- Exercise prompt -
From the line that contains "left elbow: (167, 118)" down to the last line of the data below, restate every line word for word, skipping any images.

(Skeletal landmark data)
*** Block opens ***

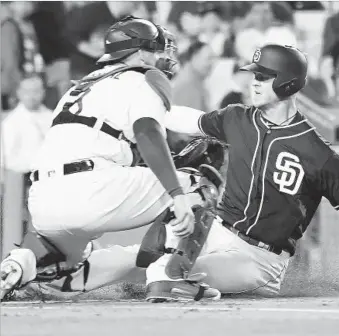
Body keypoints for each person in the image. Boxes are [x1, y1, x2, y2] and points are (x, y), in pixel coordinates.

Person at [145, 44, 339, 301]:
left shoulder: (316, 152)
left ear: (286, 82)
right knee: (142, 261)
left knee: (164, 272)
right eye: (254, 75)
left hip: (259, 260)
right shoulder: (237, 118)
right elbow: (184, 118)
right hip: (217, 236)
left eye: (263, 76)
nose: (254, 82)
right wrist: (137, 107)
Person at [0, 16, 222, 302]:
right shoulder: (144, 77)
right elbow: (148, 132)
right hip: (91, 188)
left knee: (69, 273)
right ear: (139, 52)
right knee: (198, 184)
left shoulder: (81, 87)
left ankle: (21, 262)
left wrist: (210, 124)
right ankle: (168, 279)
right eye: (156, 50)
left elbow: (167, 118)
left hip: (43, 200)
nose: (162, 57)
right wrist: (177, 194)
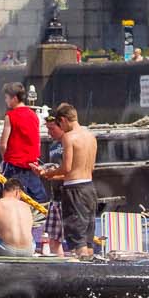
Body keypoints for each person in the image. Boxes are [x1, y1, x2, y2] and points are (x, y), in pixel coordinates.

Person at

*** Block closes ***

- Solved exercise -
left elbow: (167, 118)
left hip: (43, 200)
nose: (162, 57)
right wrist: (177, 194)
Body keypoints for each person in the image. Boxes are [x1, y1, x2, y2] and points are (x, y), in pixel coordinates.

Person at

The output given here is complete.